One of my favorite things to make in the fall–the time when I break out my roasting pans and dare to turn on the oven again–is fennel. It’s one of the more unique-tasting yet surprisingly versatile vegetables that is at its peak this time of year. With a light yet distinctive flavor resembling that of black licorice, fennel can be an acquired taste for some but is easy to get hooked on. Just look at those pristine white bulbs and playfully fringed stalks: how could you resist bringing home a bunch to meet the other members of your crisper?
Whether you’re already a fennel fan or just making its acquaintance, here are some delicious ways to prepare this sweet and crunchy ingredient. Enjoy!

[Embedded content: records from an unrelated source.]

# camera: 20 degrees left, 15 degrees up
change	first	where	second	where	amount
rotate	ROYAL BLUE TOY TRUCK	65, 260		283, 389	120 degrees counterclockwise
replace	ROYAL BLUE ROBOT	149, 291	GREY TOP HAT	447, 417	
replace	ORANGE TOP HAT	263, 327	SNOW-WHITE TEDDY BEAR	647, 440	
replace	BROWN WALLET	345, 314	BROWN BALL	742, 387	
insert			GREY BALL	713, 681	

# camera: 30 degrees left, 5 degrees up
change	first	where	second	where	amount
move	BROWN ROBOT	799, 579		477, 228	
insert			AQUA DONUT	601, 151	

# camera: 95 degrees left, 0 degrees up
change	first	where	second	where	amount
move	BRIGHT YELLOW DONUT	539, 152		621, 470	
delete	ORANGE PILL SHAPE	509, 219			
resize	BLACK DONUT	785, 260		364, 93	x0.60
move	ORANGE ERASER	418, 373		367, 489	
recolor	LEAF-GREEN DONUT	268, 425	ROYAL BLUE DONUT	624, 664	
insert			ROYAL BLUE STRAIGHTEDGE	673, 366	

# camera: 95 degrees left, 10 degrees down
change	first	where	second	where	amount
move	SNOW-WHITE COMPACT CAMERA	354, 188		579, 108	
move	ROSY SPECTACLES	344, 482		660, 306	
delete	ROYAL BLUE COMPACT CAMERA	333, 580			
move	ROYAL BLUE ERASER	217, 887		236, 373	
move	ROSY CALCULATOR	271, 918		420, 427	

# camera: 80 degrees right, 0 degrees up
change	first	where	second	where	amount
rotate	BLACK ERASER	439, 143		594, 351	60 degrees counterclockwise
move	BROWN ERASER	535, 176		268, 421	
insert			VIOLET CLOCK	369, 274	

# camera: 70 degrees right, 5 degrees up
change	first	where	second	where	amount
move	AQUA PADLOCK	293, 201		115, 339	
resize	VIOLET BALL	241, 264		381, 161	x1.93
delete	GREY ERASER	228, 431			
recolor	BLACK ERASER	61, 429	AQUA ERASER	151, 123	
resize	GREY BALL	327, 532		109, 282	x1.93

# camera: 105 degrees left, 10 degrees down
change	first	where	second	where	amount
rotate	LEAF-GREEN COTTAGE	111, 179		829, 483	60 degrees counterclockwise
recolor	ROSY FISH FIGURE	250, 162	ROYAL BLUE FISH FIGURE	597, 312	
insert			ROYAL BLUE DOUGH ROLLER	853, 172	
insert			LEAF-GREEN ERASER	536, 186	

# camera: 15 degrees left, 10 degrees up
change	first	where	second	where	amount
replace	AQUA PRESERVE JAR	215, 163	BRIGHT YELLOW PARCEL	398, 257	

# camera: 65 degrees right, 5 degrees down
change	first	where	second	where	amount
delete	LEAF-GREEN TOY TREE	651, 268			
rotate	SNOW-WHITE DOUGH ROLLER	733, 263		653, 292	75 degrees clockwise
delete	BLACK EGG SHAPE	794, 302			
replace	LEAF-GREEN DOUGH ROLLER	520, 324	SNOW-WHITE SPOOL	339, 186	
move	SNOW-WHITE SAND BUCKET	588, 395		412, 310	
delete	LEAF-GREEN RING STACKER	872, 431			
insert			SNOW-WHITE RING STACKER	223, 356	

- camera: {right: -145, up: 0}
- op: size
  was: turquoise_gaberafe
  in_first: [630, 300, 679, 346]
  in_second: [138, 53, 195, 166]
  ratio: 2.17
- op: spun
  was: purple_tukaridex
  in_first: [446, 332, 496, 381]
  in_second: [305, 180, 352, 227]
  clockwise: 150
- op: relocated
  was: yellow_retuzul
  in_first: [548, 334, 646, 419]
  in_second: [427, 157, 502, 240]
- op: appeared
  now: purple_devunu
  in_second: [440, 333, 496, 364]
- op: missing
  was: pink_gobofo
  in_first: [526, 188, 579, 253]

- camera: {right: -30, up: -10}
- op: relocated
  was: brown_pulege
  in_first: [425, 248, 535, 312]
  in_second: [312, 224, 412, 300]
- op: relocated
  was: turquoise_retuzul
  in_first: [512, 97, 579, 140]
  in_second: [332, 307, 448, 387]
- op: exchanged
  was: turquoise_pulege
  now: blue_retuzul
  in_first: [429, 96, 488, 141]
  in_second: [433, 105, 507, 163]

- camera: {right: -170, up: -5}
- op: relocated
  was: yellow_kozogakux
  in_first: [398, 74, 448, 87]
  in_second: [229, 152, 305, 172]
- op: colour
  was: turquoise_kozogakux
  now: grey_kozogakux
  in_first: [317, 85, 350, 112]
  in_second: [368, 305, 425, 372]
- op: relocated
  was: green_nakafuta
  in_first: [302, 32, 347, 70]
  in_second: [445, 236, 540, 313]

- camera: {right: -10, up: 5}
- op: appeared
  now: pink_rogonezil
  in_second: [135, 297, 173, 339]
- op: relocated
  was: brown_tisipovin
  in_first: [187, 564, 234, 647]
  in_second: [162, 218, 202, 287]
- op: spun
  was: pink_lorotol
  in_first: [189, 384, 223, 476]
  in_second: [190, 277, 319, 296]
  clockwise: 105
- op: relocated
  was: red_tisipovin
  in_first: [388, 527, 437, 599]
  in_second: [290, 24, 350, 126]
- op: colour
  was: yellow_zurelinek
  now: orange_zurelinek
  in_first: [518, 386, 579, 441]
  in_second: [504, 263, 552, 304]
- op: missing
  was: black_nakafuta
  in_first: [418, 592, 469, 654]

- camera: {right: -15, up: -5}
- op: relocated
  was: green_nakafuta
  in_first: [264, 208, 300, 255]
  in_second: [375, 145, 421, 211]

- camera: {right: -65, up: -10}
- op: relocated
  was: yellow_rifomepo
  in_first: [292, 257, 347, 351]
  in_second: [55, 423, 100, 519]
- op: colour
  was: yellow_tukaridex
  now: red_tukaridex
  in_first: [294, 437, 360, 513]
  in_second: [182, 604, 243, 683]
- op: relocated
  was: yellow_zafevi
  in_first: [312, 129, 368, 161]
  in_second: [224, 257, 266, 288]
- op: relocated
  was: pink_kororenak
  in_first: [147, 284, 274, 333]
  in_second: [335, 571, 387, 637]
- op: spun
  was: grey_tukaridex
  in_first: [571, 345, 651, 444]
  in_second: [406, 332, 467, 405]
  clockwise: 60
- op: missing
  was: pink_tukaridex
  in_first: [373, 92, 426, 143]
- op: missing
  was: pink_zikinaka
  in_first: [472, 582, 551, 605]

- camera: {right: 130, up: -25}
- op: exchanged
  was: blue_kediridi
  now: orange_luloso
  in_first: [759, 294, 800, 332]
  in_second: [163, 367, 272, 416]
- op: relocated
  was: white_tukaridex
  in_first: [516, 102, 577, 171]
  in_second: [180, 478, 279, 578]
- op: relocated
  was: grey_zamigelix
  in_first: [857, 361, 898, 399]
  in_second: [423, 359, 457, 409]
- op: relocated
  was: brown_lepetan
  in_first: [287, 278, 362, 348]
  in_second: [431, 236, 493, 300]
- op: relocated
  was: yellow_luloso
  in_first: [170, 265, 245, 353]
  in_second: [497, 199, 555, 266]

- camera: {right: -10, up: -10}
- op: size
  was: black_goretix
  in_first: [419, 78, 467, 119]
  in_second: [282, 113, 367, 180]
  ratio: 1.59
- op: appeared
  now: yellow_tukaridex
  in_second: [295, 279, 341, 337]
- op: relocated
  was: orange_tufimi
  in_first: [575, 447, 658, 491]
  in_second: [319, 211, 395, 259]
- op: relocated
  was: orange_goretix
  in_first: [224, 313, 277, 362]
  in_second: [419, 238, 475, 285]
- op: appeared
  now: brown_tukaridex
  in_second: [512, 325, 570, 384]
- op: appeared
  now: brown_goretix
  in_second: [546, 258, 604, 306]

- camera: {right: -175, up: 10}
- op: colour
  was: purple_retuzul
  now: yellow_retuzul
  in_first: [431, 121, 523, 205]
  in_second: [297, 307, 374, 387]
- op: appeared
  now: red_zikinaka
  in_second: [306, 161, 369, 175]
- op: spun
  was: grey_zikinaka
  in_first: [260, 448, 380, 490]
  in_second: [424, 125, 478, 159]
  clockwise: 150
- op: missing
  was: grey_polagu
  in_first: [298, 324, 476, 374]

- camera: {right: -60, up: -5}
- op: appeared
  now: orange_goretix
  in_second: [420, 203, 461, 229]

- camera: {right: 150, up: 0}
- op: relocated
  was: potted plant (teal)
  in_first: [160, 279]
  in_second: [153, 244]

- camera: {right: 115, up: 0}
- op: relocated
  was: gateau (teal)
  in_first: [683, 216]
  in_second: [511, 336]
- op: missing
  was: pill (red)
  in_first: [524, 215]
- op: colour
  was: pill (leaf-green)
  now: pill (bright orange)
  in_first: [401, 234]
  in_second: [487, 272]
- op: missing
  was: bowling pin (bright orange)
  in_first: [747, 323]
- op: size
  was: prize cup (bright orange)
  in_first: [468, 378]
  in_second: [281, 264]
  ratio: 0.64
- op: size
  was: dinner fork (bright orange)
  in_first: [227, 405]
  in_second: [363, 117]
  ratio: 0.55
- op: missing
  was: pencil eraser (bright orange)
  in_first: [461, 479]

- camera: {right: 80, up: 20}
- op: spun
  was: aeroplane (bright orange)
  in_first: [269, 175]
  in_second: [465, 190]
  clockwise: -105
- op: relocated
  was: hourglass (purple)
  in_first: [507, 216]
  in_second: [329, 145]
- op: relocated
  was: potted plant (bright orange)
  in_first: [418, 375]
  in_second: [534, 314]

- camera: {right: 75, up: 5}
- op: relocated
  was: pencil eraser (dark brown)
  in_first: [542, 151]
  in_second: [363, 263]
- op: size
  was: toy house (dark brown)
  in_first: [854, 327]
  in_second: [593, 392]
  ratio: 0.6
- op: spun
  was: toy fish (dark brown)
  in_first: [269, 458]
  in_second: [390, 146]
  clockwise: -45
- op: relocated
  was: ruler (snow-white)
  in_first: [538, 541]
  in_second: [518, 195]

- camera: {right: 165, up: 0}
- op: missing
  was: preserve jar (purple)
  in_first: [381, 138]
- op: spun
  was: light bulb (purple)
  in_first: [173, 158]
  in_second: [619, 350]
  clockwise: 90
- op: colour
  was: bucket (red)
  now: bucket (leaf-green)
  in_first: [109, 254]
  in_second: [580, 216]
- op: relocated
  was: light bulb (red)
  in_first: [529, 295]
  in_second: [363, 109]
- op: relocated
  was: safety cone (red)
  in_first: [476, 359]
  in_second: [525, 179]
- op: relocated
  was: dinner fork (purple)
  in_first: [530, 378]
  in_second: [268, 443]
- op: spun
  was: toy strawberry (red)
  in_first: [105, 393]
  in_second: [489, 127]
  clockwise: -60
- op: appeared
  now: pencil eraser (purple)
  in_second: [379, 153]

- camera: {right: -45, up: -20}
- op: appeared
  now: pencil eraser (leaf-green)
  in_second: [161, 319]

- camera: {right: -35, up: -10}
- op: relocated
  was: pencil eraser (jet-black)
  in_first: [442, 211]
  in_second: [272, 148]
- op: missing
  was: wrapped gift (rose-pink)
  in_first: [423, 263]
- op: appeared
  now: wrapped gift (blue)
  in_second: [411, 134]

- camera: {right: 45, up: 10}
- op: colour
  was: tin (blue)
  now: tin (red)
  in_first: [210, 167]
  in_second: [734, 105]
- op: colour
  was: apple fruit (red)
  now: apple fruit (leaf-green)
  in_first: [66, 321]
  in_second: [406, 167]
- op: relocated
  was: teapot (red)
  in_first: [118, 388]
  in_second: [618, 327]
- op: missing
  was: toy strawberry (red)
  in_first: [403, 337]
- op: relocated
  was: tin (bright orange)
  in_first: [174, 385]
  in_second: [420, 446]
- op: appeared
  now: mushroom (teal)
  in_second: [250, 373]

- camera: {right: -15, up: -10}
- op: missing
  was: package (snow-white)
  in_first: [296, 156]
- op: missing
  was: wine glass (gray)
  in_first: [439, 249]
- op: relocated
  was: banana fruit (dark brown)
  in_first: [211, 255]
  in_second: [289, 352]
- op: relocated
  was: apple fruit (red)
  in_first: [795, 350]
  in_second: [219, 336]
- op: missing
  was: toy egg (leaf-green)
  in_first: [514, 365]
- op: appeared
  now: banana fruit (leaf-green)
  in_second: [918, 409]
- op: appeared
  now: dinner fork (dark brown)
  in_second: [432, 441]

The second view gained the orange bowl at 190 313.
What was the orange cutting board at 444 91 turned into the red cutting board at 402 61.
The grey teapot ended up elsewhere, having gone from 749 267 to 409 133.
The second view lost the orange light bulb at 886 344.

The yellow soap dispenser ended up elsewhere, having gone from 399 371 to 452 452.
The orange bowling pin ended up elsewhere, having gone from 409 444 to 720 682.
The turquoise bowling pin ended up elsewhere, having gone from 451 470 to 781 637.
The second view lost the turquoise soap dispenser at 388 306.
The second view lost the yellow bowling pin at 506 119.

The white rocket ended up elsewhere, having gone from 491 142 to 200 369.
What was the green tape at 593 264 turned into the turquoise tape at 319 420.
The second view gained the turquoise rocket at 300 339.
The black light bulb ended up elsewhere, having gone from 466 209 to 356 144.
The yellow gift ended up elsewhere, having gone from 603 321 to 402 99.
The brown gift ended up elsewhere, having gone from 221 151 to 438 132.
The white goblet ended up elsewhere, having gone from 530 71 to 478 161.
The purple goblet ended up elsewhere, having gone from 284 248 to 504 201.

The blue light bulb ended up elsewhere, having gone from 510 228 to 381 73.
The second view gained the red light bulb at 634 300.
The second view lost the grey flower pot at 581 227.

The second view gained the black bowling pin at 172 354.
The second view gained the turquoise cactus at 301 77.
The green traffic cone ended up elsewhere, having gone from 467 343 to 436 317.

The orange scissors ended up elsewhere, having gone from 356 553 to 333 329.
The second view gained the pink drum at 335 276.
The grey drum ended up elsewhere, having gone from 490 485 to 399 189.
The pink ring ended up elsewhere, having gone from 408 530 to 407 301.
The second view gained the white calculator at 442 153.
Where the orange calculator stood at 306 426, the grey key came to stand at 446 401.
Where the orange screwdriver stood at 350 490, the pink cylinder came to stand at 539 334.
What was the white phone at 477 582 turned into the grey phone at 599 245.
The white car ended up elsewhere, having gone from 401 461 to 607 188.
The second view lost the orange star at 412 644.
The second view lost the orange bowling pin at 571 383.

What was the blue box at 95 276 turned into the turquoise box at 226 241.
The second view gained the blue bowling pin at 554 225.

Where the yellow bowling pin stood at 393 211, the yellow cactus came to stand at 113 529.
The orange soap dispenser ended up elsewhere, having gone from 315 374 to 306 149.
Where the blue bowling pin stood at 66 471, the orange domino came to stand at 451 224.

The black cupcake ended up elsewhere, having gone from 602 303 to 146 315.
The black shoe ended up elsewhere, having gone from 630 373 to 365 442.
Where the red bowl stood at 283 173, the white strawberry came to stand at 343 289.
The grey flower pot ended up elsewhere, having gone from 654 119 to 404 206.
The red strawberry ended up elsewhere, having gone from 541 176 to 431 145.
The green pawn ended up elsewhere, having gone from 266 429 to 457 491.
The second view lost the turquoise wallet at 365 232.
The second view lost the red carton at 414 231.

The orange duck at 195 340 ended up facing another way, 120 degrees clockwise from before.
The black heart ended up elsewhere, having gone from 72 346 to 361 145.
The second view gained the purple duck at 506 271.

- Fennel Salad: Trim off the stalks and cut the bulb in half. Using a mandolin or very thin knife strokes, slice the bulb into half-moon slivers. You can chop the stalks and add them to your salad for a nice variation in size and texture, as well as an added boost in that lovely fennel-flavor. The raw strips pair well with avocado, citrus fruit (I like orange slices), chick peas, and chunks of heirloom tomatoes. Sprinkle with mint and basil, toss with a light dressing of olive oil and lemon juice, and top with a dollop of Greek or soy yogurt. This is the perfect way to savor the last vestiges of summer.
- Oven-roasted Fennel: Chop fennel bulbs into medium-sized chunks (save the stalks for your salad, or a soup stock), drizzle with olive oil, and roast in the oven at 350 degrees for around 25 minutes (longer if your baking sheet is fuller), rotating halfway through. When the fennel is soft–but not mushy–and slightly browned, remove from the oven and let cool. This is a great side dish on its own, especially with balsamic vinegar. For a heartier version, roast the fennel along with other root vegetables like beets, parsnips, acorn squash or sweet potatoes, and sprinkle with nutmeg and freshly ground black pepper. A jewel-toned feast for the eyes and the mouth!
- Fennel Stir Fry: For a variation on your standard Asian fare, use fennel strips instead of peppers in your stir fry. In a large saute pan, cook a small, sliced onion and two minced garlic cloves in oil until translucent and fragrant. Add a protein, like tofu or seitan, and cook until just browned on all sides. Then add your fennel and any other vegetables you like or have on hand: carrots and radishes work well and add color. With a dash of coriander, this dish becomes a savory companion to brown rice or quinoa.
Bonus: Fennel is a wonderful source of powerful nutrients, including fiber, folate, potassium, and vitamin C–great preparation for the cold and flu season ahead. Its layers also contain antioxidants, the most noteworthy being anethole, which combats inflammation and cancer.